_Data for analysis:_
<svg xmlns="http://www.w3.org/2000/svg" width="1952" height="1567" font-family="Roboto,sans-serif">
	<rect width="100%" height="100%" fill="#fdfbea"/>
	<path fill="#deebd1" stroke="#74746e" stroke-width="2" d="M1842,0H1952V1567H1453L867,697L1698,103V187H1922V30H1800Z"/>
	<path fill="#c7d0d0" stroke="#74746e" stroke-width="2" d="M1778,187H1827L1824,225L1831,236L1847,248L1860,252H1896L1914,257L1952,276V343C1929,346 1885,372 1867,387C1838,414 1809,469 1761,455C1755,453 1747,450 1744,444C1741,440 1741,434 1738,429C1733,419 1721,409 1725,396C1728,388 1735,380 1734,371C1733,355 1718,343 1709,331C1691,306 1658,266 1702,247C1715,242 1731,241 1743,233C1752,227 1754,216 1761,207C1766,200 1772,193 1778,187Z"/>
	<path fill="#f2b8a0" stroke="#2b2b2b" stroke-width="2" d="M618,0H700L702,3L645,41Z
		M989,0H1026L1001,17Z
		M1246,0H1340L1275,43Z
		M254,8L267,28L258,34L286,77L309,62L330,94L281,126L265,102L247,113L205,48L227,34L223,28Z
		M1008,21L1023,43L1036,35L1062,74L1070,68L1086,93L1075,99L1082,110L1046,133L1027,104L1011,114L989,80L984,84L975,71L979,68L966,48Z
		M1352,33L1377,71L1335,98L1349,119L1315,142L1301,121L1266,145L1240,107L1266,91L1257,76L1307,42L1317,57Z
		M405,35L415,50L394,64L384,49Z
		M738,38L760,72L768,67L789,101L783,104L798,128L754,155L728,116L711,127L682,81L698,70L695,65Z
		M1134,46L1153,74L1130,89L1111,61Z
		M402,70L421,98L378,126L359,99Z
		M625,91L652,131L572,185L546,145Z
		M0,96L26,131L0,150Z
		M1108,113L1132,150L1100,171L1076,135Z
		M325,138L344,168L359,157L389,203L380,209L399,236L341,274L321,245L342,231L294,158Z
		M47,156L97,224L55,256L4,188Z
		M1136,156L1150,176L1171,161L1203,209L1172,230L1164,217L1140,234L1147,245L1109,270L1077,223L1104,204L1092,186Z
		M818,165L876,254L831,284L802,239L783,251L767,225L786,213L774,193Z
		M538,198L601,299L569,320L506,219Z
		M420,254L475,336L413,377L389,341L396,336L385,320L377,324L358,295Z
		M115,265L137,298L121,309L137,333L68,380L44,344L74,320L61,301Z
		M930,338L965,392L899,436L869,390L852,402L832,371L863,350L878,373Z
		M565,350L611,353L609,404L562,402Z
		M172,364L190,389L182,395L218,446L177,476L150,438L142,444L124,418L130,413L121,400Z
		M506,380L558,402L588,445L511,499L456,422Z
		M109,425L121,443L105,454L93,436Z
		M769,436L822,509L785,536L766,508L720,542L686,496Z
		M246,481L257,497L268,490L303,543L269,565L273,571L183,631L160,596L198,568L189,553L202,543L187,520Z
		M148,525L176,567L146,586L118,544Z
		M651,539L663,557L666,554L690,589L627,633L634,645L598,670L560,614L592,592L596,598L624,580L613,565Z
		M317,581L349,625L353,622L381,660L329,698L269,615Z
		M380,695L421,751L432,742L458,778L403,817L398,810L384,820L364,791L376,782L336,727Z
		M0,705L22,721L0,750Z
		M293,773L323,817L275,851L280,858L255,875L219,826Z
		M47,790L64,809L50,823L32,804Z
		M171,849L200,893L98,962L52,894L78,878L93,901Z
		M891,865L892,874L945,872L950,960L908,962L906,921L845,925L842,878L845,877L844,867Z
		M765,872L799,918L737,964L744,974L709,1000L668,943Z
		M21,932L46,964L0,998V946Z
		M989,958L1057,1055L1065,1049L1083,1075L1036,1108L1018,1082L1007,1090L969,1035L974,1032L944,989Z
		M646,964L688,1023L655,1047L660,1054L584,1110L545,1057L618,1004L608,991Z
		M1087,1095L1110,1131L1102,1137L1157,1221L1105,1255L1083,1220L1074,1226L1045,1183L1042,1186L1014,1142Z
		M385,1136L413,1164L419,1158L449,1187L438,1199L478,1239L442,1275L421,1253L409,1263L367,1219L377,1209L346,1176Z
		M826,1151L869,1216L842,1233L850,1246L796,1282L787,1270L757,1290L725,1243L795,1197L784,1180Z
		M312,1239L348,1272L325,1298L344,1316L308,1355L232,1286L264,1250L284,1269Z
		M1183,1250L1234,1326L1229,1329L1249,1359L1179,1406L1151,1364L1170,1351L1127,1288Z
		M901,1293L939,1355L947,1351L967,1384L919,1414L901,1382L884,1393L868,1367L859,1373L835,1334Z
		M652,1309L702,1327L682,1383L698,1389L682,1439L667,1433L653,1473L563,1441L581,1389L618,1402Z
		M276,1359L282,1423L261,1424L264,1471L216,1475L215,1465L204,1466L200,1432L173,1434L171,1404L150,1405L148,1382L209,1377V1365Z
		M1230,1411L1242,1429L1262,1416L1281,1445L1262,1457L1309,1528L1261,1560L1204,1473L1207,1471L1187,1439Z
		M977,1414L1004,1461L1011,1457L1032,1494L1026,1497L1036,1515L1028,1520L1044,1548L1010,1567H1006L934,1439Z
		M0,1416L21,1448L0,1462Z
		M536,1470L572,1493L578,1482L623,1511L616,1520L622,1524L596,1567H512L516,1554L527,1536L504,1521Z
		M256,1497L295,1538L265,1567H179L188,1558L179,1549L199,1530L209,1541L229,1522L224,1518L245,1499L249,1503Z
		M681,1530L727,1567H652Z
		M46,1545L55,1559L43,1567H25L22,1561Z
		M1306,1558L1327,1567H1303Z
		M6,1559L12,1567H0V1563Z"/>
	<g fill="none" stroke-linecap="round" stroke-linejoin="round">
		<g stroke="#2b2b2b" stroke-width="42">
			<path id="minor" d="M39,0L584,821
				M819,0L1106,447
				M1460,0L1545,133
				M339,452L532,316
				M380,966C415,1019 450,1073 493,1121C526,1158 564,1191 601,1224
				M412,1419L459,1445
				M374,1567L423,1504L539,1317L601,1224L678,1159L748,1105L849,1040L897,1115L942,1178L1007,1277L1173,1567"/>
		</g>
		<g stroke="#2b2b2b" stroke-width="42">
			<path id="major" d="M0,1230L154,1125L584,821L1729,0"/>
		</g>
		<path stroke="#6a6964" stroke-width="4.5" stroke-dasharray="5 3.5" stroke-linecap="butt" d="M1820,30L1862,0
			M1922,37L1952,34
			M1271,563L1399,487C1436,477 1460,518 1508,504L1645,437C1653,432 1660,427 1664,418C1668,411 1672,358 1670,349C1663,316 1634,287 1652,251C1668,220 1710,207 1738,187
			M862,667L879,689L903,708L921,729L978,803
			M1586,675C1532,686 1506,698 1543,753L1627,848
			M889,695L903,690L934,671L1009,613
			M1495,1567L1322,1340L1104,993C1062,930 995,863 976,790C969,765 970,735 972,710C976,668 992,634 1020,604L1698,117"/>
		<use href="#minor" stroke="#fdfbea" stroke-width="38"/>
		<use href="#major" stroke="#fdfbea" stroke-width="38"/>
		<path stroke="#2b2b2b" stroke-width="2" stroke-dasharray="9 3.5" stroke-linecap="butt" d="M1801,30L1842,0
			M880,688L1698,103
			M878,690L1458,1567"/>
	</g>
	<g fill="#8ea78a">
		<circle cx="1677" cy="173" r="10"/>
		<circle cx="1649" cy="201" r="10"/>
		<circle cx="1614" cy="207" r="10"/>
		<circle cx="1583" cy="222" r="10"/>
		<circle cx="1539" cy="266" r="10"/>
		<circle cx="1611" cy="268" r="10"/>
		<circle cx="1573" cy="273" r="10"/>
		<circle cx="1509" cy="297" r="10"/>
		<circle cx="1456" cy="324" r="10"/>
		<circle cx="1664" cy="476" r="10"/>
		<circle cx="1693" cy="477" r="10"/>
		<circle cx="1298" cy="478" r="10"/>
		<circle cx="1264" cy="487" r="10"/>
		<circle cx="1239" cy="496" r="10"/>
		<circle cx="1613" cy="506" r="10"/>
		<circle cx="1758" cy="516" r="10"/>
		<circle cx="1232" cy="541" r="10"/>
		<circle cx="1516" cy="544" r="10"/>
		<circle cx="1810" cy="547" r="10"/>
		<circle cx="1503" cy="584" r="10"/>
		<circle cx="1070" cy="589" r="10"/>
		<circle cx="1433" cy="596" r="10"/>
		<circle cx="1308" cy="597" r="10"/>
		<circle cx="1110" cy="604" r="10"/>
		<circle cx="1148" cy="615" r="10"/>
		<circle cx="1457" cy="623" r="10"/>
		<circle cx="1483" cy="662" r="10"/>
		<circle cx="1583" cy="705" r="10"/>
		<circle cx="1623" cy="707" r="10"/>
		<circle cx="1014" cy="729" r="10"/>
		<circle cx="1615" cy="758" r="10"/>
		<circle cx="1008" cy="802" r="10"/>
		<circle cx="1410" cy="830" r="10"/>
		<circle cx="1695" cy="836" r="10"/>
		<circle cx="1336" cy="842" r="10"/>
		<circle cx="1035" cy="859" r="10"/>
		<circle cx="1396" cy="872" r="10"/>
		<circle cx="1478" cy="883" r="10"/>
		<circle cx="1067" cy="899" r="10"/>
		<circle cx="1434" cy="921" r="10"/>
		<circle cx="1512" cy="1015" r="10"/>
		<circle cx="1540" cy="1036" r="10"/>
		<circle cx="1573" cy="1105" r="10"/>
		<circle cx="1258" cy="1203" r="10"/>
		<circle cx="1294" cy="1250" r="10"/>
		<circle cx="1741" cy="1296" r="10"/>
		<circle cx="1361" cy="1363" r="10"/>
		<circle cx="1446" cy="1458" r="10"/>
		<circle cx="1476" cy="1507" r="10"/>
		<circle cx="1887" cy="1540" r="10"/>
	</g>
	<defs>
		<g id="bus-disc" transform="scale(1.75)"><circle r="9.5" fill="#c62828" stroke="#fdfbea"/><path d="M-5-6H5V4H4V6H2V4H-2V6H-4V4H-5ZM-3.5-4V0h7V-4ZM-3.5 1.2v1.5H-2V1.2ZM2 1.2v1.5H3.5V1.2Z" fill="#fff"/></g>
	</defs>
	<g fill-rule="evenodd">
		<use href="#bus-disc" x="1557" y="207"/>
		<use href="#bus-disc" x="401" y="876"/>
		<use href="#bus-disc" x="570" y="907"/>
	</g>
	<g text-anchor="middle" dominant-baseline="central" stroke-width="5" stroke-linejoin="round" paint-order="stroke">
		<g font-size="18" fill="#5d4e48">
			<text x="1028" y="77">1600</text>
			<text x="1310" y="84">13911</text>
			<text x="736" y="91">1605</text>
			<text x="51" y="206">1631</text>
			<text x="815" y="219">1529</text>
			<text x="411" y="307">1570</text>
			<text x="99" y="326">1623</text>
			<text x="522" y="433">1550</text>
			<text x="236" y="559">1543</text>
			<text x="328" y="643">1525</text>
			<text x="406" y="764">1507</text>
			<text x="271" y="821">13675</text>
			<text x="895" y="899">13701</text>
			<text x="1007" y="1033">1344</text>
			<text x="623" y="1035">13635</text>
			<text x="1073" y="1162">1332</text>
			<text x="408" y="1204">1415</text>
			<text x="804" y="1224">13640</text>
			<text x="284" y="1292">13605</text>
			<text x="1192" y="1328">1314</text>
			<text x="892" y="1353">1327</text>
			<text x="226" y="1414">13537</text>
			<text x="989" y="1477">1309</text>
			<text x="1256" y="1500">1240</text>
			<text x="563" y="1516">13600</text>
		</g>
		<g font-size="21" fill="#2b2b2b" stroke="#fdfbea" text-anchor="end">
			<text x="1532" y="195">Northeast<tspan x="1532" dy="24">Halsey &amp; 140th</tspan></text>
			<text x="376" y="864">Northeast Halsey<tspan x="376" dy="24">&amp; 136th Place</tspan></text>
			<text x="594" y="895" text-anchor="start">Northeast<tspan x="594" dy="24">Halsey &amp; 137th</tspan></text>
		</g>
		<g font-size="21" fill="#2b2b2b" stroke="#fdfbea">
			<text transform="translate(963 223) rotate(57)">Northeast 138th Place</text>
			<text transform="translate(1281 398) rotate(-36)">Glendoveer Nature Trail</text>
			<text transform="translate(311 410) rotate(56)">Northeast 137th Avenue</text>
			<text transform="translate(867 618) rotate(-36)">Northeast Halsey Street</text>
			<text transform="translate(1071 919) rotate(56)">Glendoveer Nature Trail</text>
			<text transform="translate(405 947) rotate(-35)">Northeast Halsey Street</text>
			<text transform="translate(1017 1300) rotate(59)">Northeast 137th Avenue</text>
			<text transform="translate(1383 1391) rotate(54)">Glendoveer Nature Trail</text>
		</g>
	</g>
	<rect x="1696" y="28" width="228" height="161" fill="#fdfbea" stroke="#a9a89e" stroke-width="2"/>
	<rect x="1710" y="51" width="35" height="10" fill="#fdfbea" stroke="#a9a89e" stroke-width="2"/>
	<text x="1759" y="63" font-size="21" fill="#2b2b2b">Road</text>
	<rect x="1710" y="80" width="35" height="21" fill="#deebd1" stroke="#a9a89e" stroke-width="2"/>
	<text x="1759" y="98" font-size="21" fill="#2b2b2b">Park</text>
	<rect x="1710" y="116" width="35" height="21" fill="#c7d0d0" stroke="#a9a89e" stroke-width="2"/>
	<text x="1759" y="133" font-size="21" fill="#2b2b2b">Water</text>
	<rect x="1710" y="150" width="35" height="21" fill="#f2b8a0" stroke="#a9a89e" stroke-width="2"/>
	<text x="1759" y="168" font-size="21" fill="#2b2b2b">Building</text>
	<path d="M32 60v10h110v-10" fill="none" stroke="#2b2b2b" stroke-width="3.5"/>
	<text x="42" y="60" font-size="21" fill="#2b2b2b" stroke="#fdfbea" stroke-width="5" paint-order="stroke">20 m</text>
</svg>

_Task to complete:_ What lines in the material above include "round"? Copy every one of them.

_Solution:_
	<g fill="none" stroke-linecap="round" stroke-linejoin="round">
	<g text-anchor="middle" dominant-baseline="central" stroke-width="5" stroke-linejoin="round" paint-order="stroke">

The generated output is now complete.